(What you should do):
Write out again, exactly as they appear, the lines from the start of the data below through the line with "global genetically modified (GMO) food mark"; no pictures.

(Saved data entries):
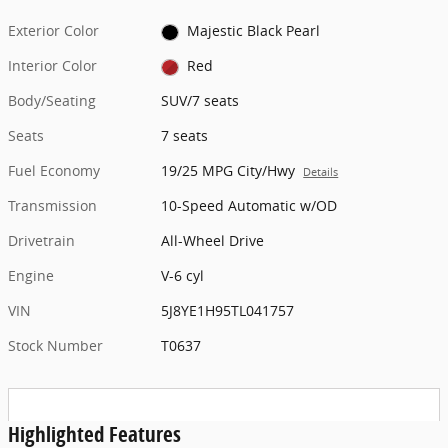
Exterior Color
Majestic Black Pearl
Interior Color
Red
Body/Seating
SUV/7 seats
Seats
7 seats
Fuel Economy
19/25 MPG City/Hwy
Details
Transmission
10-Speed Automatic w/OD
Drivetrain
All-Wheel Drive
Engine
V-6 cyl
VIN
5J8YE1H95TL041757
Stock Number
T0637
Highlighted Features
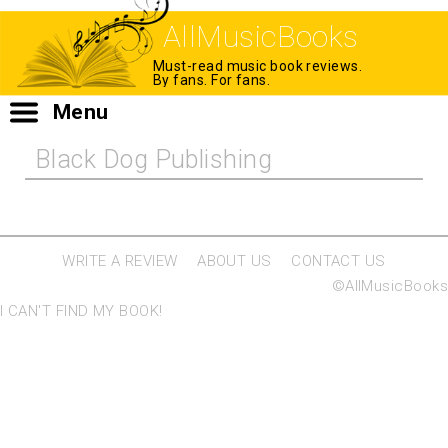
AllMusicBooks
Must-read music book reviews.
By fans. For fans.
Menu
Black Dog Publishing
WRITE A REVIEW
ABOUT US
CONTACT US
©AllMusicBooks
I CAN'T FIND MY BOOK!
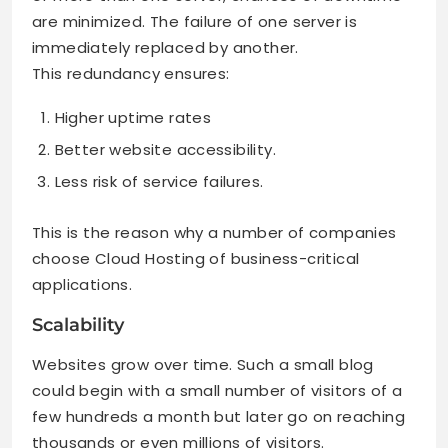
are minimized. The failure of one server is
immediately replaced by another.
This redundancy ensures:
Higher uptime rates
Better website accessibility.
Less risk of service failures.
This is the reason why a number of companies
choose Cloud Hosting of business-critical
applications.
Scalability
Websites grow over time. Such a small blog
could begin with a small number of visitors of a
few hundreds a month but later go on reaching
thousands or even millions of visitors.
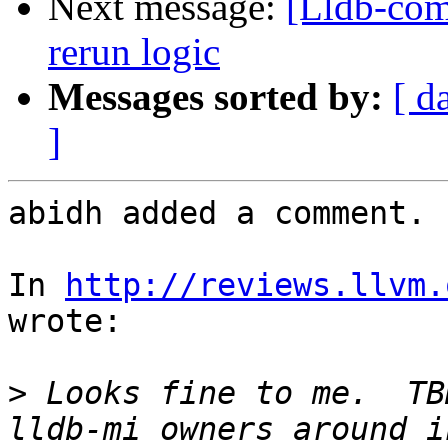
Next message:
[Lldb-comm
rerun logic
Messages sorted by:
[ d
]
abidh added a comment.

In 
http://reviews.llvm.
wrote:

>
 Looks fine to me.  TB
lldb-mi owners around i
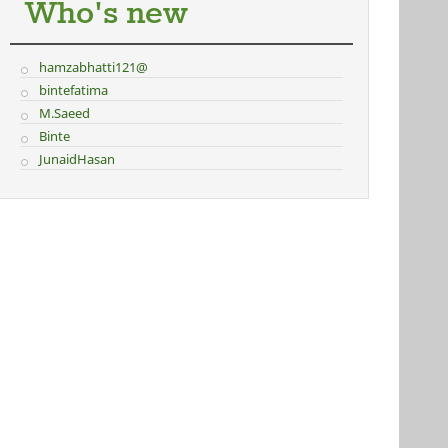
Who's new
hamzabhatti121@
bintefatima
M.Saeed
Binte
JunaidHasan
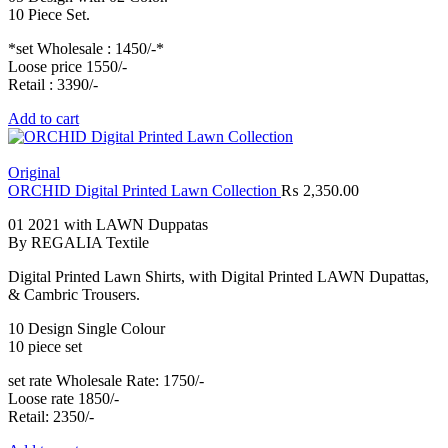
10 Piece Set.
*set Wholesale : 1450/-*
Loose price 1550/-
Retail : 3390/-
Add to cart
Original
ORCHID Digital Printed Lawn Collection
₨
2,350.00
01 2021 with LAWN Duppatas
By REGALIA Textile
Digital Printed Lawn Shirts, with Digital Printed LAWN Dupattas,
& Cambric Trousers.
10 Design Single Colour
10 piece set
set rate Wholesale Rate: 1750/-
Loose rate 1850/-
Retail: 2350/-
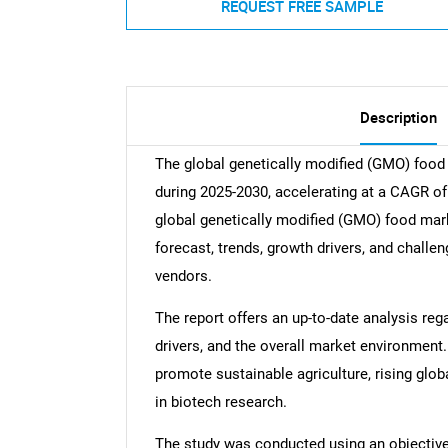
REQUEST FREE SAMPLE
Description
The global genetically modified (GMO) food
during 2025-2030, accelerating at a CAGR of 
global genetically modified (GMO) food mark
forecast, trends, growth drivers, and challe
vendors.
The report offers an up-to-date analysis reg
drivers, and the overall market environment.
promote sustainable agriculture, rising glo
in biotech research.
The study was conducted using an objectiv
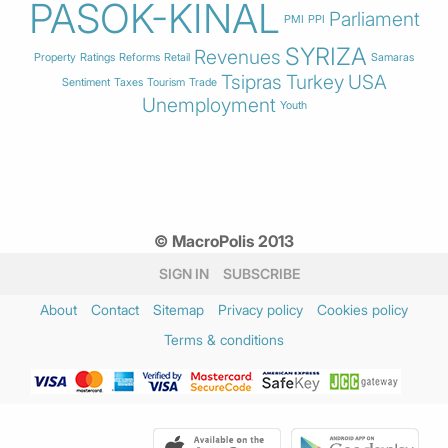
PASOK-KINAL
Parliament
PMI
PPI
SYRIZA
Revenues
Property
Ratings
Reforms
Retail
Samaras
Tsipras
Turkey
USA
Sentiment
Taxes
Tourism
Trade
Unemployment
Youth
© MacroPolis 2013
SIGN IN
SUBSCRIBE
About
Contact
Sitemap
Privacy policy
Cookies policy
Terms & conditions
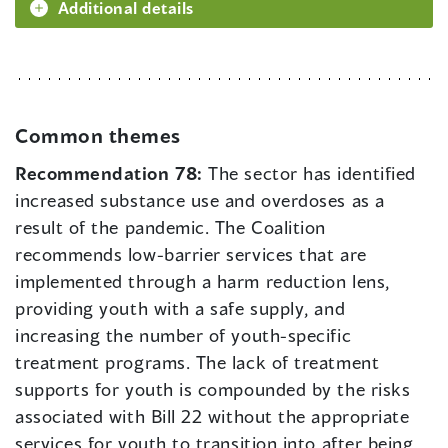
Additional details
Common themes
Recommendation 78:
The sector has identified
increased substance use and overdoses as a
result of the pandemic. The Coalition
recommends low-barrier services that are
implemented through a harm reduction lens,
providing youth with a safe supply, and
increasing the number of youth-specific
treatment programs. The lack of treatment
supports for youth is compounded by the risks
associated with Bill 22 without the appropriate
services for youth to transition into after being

(Answer):
Exterior Color
Majestic Black Pearl
Interior Color
Red
Body/Seating
SUV/7 seats
Seats
7 seats
Fuel Economy
19/25 MPG City/Hwy
Details
Transmission
10-Speed Automatic w/OD
Drivetrain
All-Wheel Drive
Engine
V-6 cyl
VIN
5J8YE1H95TL041757
Stock Number
T0637
Highlighted Features
AllMusicBooks
Must-read music book reviews.
By fans. For fans.
Menu
Black Dog Publishing
WRITE A REVIEW
ABOUT US
CONTACT US
©AllMusicBooks
I CAN'T FIND MY BOOK!
are minimized. The failure of one server is
immediately replaced by another.
This redundancy ensures:
Higher uptime rates
Better website accessibility.
Less risk of service failures.
This is the reason why a number of companies
choose Cloud Hosting of business-critical
applications.
Scalability
Websites grow over time. Such a small blog
could begin with a small number of visitors of a
few hundreds a month but later go on reaching
thousands or even millions of visitors.
Next message:
[Lldb-comm
rerun logic
Messages sorted by:
[ d
]
abidh added a comment.

In 
http://reviews.llvm.
wrote:

>
 Looks fine to me.  TB
lldb-mi owners around i
Who's new
hamzabhatti121@
bintefatima
M.Saeed
Binte
JunaidHasan
10 Piece Set.
*set Wholesale : 1450/-*
Loose price 1550/-
Retail : 3390/-
Add to cart
Original
ORCHID Digital Printed Lawn Collection
₨
2,350.00
01 2021 with LAWN Duppatas
By REGALIA Textile
Digital Printed Lawn Shirts, with Digital Printed LAWN Dupattas,
& Cambric Trousers.
10 Design Single Colour
10 piece set
set rate Wholesale Rate: 1750/-
Loose rate 1850/-
Retail: 2350/-
REQUEST FREE SAMPLE
Description
The global genetically modified (GMO) food
during 2025-2030, accelerating at a CAGR of 
global genetically modified (GMO) food mark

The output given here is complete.